When it comes to greed, sex and sheer stupidity you cannot beat a Hollywood
film producer. Or so David Mamet's Speed-the-Plow, a black fantasy of life
behind the scenes in California's seedy tinsel town, would have us believe.
Mamet has no new beans to spill about the daily comings-on in Hollywood, where
as scriptwriter and director he has risen high above the usual flop of low
standards. The success of Speed-the-Plow, first seen in 1988, does not depend
upon the authenticity of its plot or its characters' eager plotting: Mamet's
dramatic narrative is so far-fetched it requires belief to be stretched to
snapping point. It's best to accept the play as a satirical trip through the
Hollywood dream factory.
Mamet's
ear, always cocked at life's more interesting keyholes, deftly catches the
bluster, spontaneous insincerity and imposing vacuousness of Hollywood-speak.
The play's charming notion is to show Gould, a head of production succumbing in
real life to as wild a fantasy as those peddled in his films. Under the
influence of sex, in the shape of his weird, temporary secretary, Karen, Mark
Strong's Gould prepares to abandon a starry, commercial script in exchange for
one that sounds a recipe for box office poison and speaks its message in
doom-laden psycho-babble.
Mamet
must have had great fun in composing extracts from this mad script, with its
message about radiation sent by God, and a worldwide epidemic of fear. Kimberly
Williams' Karen reads the text aloud to Gould in a quaking, awestruck voice that
would not be inappropriate to the second-coming. The production head's ultimate
rescue from this professional fate worse than death is only achieved because of
the violence and truth-telling of his associate, Patrick Marber's Fox. It's Fox
who exposes Karen as a threat to all that Hollywood holds dear — its profit
sheets. John Gunter sets the scene of Peter Gill's slightly ponderous
production, in a characterless Hollywood office where Mamet fires his basic
satirical shots at the greed-soiled moguls. "Is there such a thing as a
good film that loses money," one of them asks. No wonder that when Fox
arrives with the offer of a hot star and a hotter, preposterous script about
male rape in prison that Mark Strong's tense and intense Gould grabs the chance.

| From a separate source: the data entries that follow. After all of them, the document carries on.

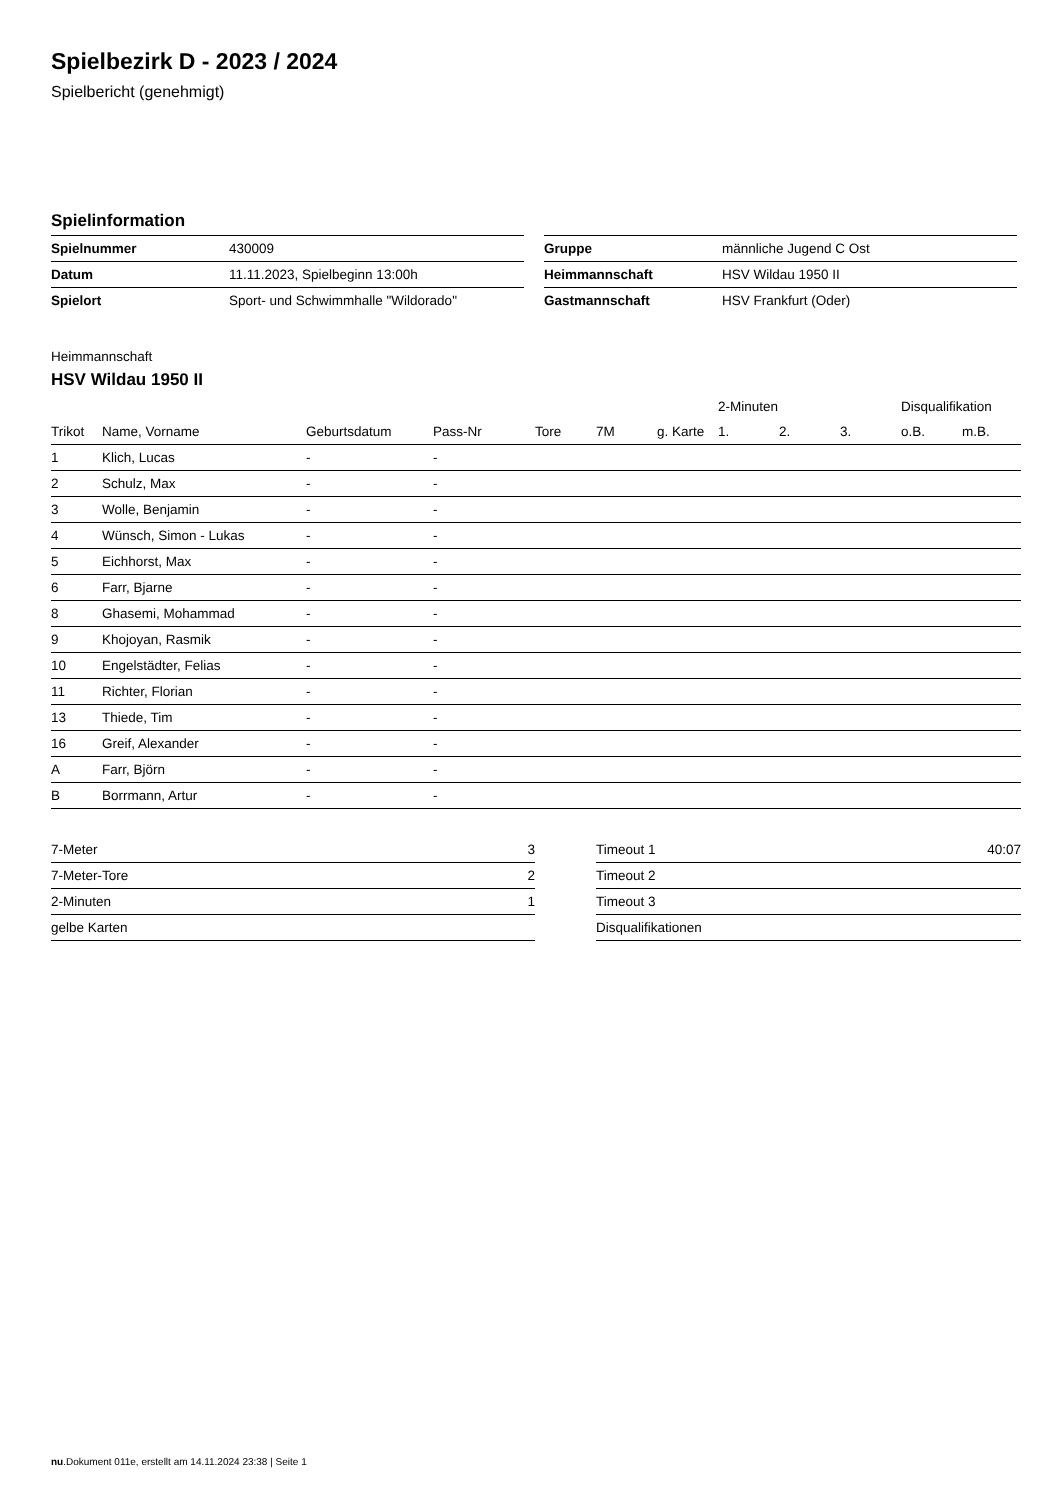Spielbezirk D - 2023 / 2024
Spielbericht (genehmigt)
Spielinformation
| Spielnummer | 430009 |
| Datum | 11.11.2023, Spielbeginn 13:00h |
| Spielort | Sport- und Schwimmhalle "Wildorado" |
| Gruppe | männliche Jugend C Ost |
| Heimmannschaft | HSV Wildau 1950 II |
| Gastmannschaft | HSV Frankfurt (Oder) |
Heimmannschaft
HSV Wildau 1950 II
| | | | | | | | 2-Minuten | | | Disqualifikation | |
| --- | --- | --- | --- | --- | --- | --- | --- | --- | --- | --- | --- |
| Trikot | Name, Vorname | Geburtsdatum | Pass-Nr | Tore | 7M | g. Karte | 1. | 2. | 3. | o.B. | m.B. |
| 1 | Klich, Lucas | - | - | | | | | | | | |
| 2 | Schulz, Max | - | - | | | | | | | | |
| 3 | Wolle, Benjamin | - | - | | | | | | | | |
| 4 | Wünsch, Simon - Lukas | - | - | | | | | | | | |
| 5 | Eichhorst, Max | - | - | | | | | | | | |
| 6 | Farr, Bjarne | - | - | | | | | | | | |
| 8 | Ghasemi, Mohammad | - | - | | | | | | | | |
| 9 | Khojoyan, Rasmik | - | - | | | | | | | | |
| 10 | Engelstädter, Felias | - | - | | | | | | | | |
| 11 | Richter, Florian | - | - | | | | | | | | |
| 13 | Thiede, Tim | - | - | | | | | | | | |
| 16 | Greif, Alexander | - | - | | | | | | | | |
| A | Farr, Björn | - | - | | | | | | | | |
| B | Borrmann, Artur | - | - | | | | | | | | |
| 7-Meter | 3 |
| 7-Meter-Tore | 2 |
| 2-Minuten | 1 |
| gelbe Karten | |
| Timeout 1 | 40:07 |
| Timeout 2 | |
| Timeout 3 | |
| Disqualifikationen | |
nu.Dokument 011e, erstellt am 14.11.2024 23:38 | Seite 1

But true to the much-flaunted macho Hollywood ethic, Gould is more interested in
grabbing that temporary secretary who ends up on his sofa at home that night.
The scene is beautifully played as a power game in which the seductive Kimberley
Williams, vehemence in her voice and craziness in her eyes, argues that the
films Gould produces should raise the world's morale not his corporation's bank
balance.
It's a weakness that Mamet does not allow us to see how Karen, a disturbingly
misogynistic creation, works her persuasive magic. But Mamet powerfully
communicates a sense of Hollywood as an adventure playground for suave,
dimwitted thugs. Mark Strong's staring-eyed Gould is a compelling study of guile
and authority reduced to gutlessness and panic. Patrick Marber is a talented
playwright but he should steer clear of the acting arena. His performance reeks
of physical unease. He sounds convincing in his climactic rage but his generally
immobile stance, head slightly stooped, face kept almost invariably in profile
staunches the flow of energy in this delightfully bilious Hollywood satire.